Tras colgar y verificar que Hayden estaba bien, encontré mi abrigo tirado sobre una silla del comedor. Me lo puse y cogí mi bolso. Martin y Rory tenían un partido de fútbol americano puesto en la televisión del estudio. Dudo que ninguno de los dos me hubiera podido decir cuál era el marcador, aunque tampoco habría apostado dinero. Para asegurarme de que captaba su atención, me puse de pie frente a la pantalla.

—Martin —dije, esperando no sonar como una arpía—, los platos del almuerzo siguen en la encimera. Por favor, friégalos antes de que regrese. Rory, presta atención al bebé. Está durmiendo arriba. —Ambos me miraron aturdidos, así que no me moví hasta que no recibí confirmación oral por parte de los dos.
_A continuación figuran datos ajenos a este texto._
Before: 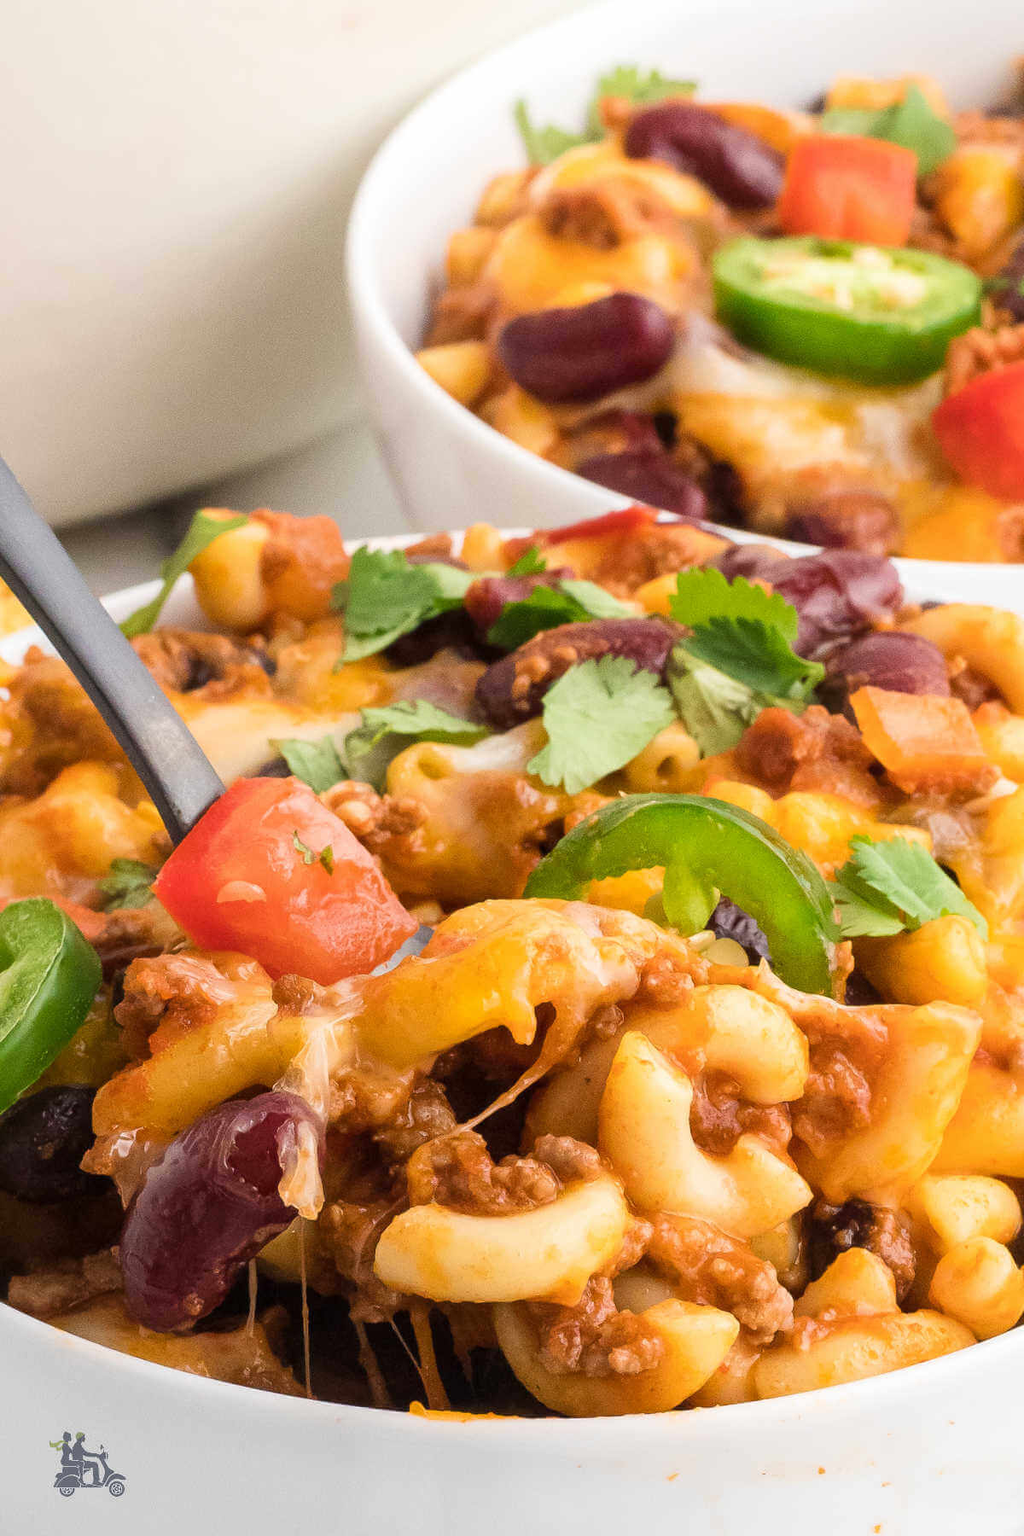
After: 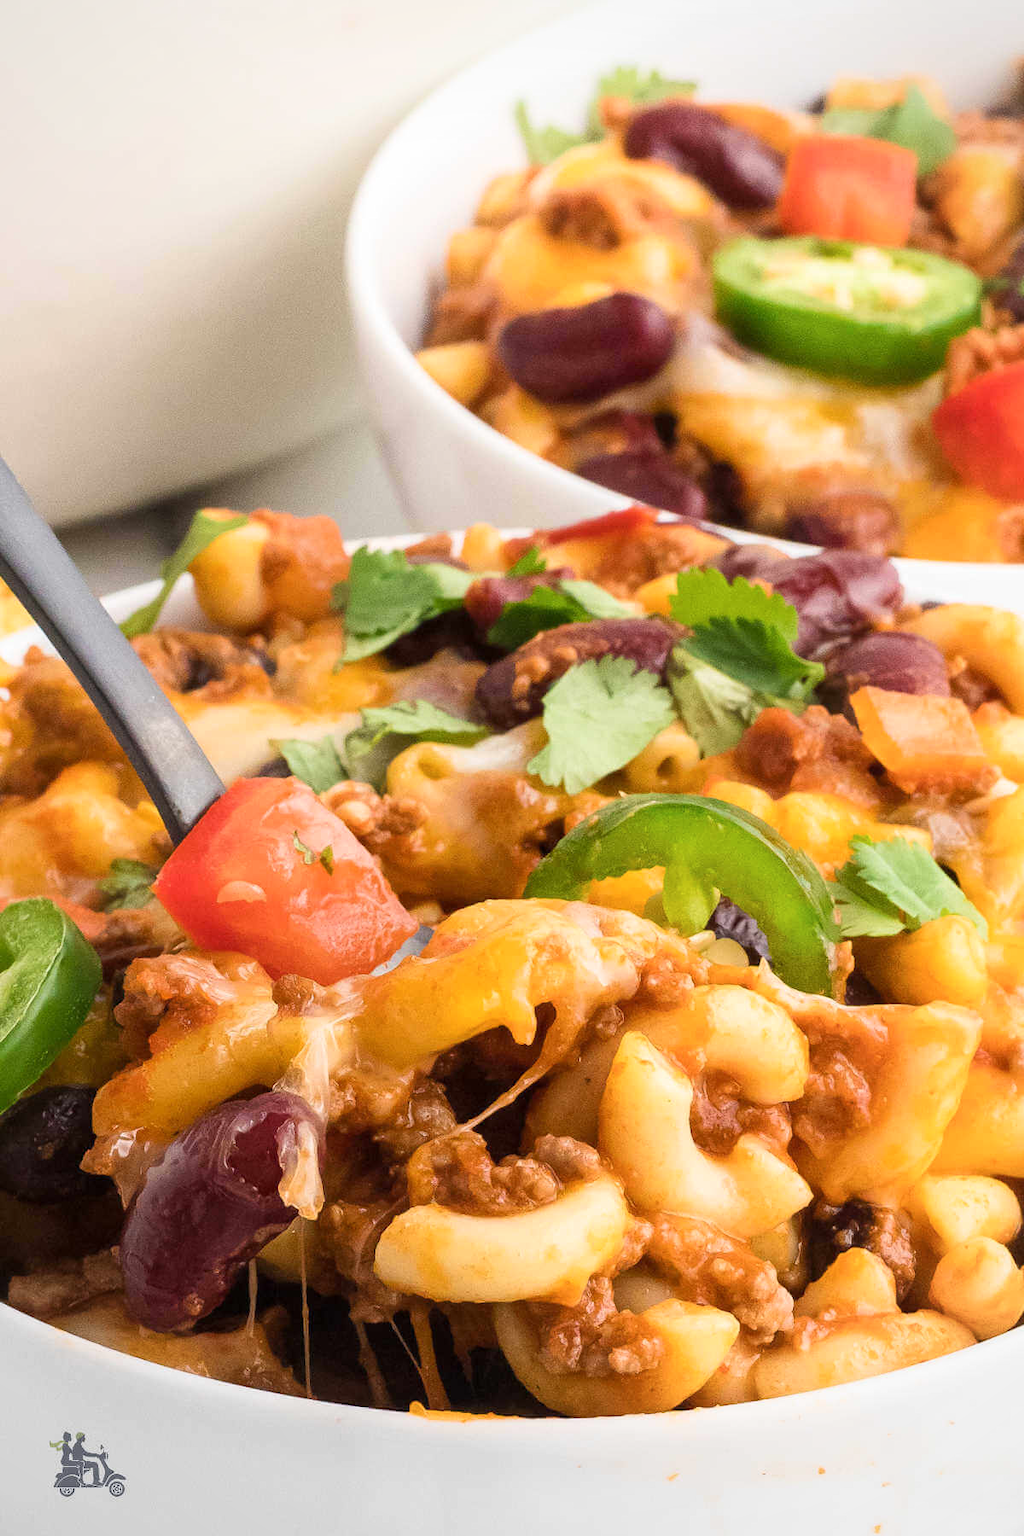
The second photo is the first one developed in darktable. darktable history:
shadows and highlights: shadows 1.6, highlights 40.45
vignetting: fall-off radius 60.79%, brightness -0.193, saturation -0.3
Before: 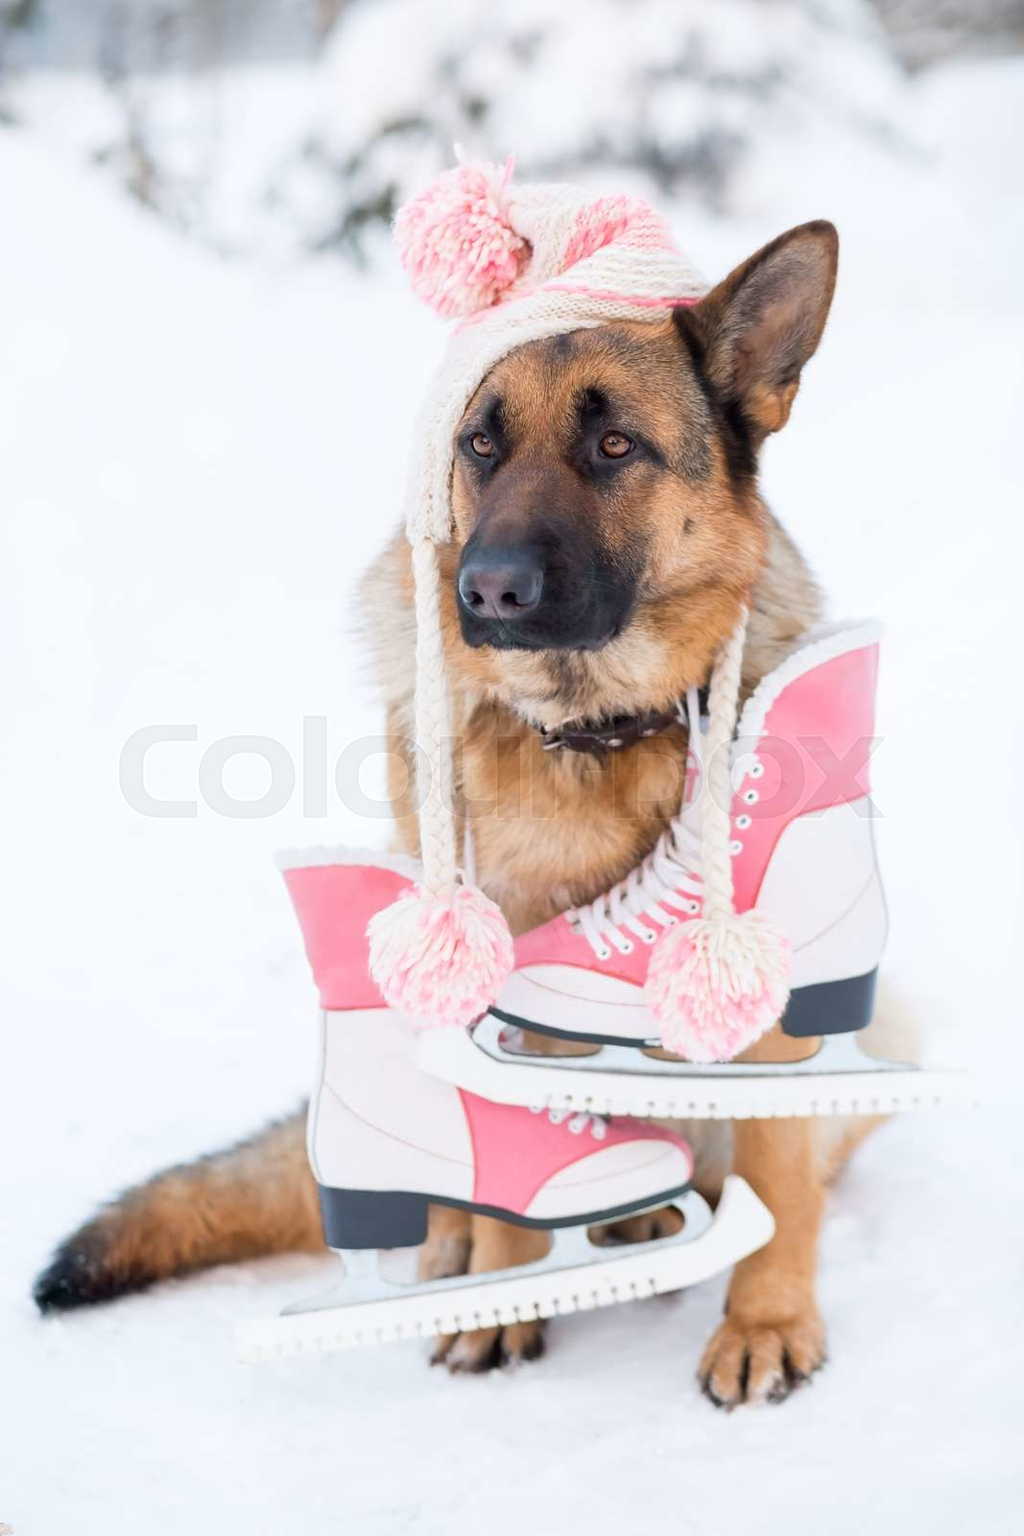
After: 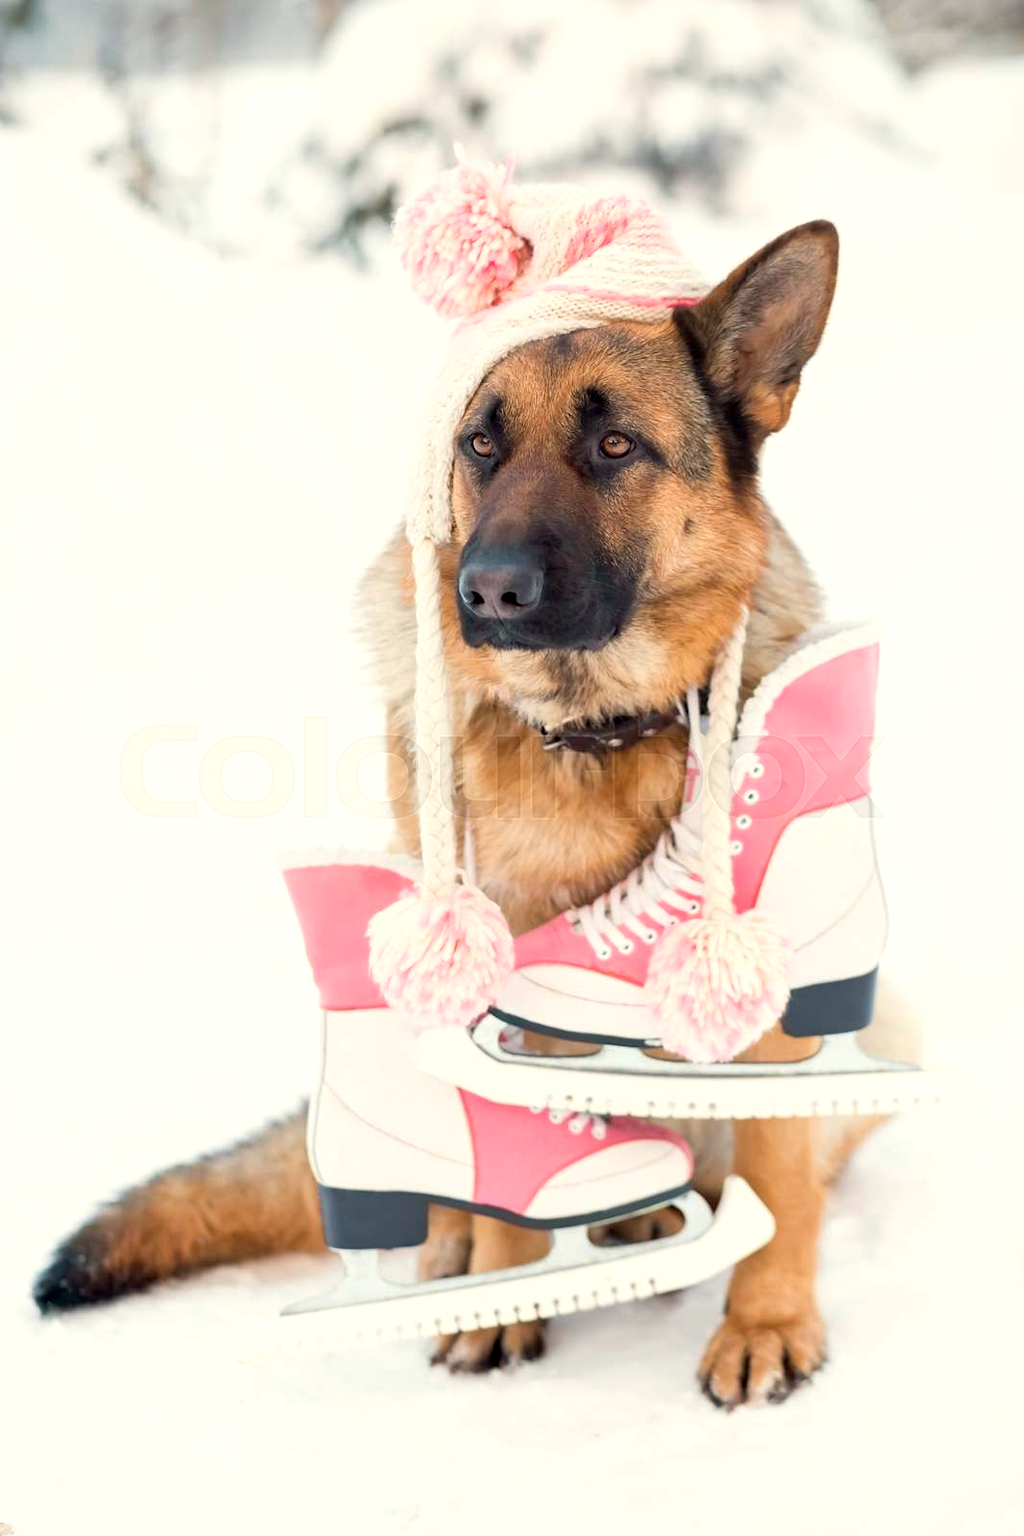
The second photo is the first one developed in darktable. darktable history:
levels: levels [0, 0.474, 0.947]
haze removal: compatibility mode true, adaptive false
white balance: red 1.029, blue 0.92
Dejar la casa supuso un inmenso placer.

Puse una emisora de música country a todo volumen mientras conducía hasta el nuevo centro cultural sureño: Wal-Mart[8]. En cierta manera, la música country parecía encajar perfectamente con la sombría singularidad de los últimos dos días. ¿Cómo sonaría la canción «La sobrina de mi marido disparó a su hombre»? O ¿«De quién es el bebé al que alimento»? No, no podía pensar en un buen estribillo para esa. ¿Qué tal «Hay un hombre muerto en mi escalera y un bebé bajo mi cama»?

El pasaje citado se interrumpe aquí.